My dad (Pacific WWII, Korea-Plt Sgt) has said exactly the same thing. He said Eisenhower went right along with the “Infantry is obsolete now” BS. And kids with nearly zero training got tossed into the meat grinder.

God, I despise politicians.

USMCE8Ret

Sgt Kane – I think you’ll get sound advice on TAH. Stay tuned.

Considering you have 11 years in, consider this (as with any assignment) – if things are unbearable, you can wait it out with hopes (a) whoever sits in the WH will be replaced with an improvement or (b) the whole country shifts in a different direction. Only you can make that choice. I enlisted while Reagan was around, then Bush – held out during the Clinton years, then Bush II was elected. Once I saw the direction the military was headed, coupled with the CinC and having 20+ years, I punched.

Before I dropped papers I made sure I was competitive and finished my education, just shy of a MS, which I’m currently finishing up. If you elect to stay in, use the benefits to that regard if you aren’t already. Needless to say, my ACDU and your Reserve status differ, but you likely have some added value to your branch of service due to experience, tenure, etc.

I could go on, but will go out on a limb and say others will chime in and offer similar perspectives that will be useful to you.

David

Concur with both 22 (finished my degree before an untimely medical out) and Hondo – I entered active duty the same day Carter did and SWORE one of us was not going on in government service – waited till after the election to re-enlist. He’s right about the chaotic state of the Army… was in Germany in the late ’70s and it was a thoroughgoing mess. Think it was 5 years after BCT before I fired a weapon again.

MCPO NYC USN (Ret.)

@ 19 HONDO … concur. I joined in 1979 … Just after the 15 OCT 1981 Reagan – Weinberger pay raise of 10 – 17 % for enlisted and flat 14.7 % for officers and ZERO for flags (because they were already maxed out) … things got better fairly quick. Billions was poured into new generation equipment, tools, and systems. But most importantly, billions into training, education, and military family programs. Post war years of military decay and reduced readiness posture was finally gone.

NHSparky

Came in during the Reagan years, saw the “peace dividend” and the Clinton “work smarter, not harder” (HA!) drawdown. When the CPO selection rate for my NEC went from the usual 25-30 percent per year to under 2 percent (8 out of over 200 in 1998) I knew it was time to take my chances in CIVLANT.

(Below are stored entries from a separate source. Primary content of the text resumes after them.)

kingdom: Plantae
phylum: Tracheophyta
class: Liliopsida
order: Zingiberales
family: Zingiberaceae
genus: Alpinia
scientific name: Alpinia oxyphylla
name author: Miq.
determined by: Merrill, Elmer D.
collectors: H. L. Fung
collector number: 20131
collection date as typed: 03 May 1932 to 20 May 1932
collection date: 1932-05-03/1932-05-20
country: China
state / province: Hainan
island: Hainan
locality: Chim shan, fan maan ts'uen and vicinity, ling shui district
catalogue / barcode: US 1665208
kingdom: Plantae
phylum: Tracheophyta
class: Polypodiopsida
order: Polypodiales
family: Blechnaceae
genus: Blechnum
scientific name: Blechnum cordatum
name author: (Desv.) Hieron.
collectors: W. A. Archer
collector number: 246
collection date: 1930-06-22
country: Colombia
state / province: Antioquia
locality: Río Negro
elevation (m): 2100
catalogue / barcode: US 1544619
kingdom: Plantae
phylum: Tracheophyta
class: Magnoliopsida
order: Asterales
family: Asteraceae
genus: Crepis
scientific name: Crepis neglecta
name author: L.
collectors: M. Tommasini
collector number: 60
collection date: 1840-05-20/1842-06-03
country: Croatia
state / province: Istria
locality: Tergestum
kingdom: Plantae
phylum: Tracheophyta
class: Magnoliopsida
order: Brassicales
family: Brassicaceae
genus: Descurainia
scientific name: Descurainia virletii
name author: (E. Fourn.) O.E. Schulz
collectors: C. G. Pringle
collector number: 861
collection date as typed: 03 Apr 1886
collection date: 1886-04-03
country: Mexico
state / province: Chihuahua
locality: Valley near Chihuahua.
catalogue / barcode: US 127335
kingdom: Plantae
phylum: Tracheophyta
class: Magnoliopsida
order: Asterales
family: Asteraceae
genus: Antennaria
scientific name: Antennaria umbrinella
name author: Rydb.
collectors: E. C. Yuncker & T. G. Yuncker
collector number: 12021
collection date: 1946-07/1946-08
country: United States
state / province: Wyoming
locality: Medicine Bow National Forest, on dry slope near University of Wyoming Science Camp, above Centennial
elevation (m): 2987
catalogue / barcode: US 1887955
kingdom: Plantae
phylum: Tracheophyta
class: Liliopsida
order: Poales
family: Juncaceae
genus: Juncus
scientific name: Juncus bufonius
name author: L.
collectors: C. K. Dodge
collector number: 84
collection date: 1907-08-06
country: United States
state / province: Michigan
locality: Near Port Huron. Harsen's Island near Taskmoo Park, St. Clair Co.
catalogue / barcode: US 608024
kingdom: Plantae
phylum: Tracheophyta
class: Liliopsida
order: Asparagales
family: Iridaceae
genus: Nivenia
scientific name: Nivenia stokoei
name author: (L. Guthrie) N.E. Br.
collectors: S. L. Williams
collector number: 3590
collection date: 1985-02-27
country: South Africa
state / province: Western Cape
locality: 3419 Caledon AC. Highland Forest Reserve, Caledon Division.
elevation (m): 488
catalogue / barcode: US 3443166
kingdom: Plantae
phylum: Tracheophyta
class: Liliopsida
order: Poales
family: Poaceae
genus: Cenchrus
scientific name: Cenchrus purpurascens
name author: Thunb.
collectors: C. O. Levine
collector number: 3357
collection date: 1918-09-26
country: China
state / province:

Never regretted it. Put Navy Nuke and my current experience on a resume, LinkedIn, etc., and I get calls/e-mails nearly weekly at this point.

Kenneth

I can’t help but feel that this is also rooted in the leftist belief that all soldiers are welfare queens who sit around doing nothing in their barracks all day.

Also @3
“Qualified with my rifle once after basic due to funding cuts.”

Holy shit.

PFM

#16 I’m in the same boat as you. SGT Kane, the cuts actually started during the last year of the Bush administration – after Desert Storm ended they couldn’t plan fast enough for force cuts (I’m no fan of the Clintons). The thing that gets me about these panels is that sure, 20 year old PFC Snuffy loves a pay increase over benefits (gotta pay those high interest car loans off post), but when they get to SFC-CSM Snuffy and have a family the benefits start to look a lot more appealing. DA found that out after Desert Storm when they realized how much experience they lost when they booted so many mid grade Officers and NCOs. History indeed repeats itself.

Common Sense
Smaj

These are the same types of geniuses in the 50s & 60s who said our air superiority fighters wouldn’t need guns anymore. Until they did. When and where will the Task Force Smith event take place due to these idiots?

OldSoldier54

@29

Just that, has been a concern of mine ever since it became incontrovertible that the current POTUS is either a Manchurian Candidate of an utter buffoon – both of which could easily yield a RCT 31 event in A-stan, IMO.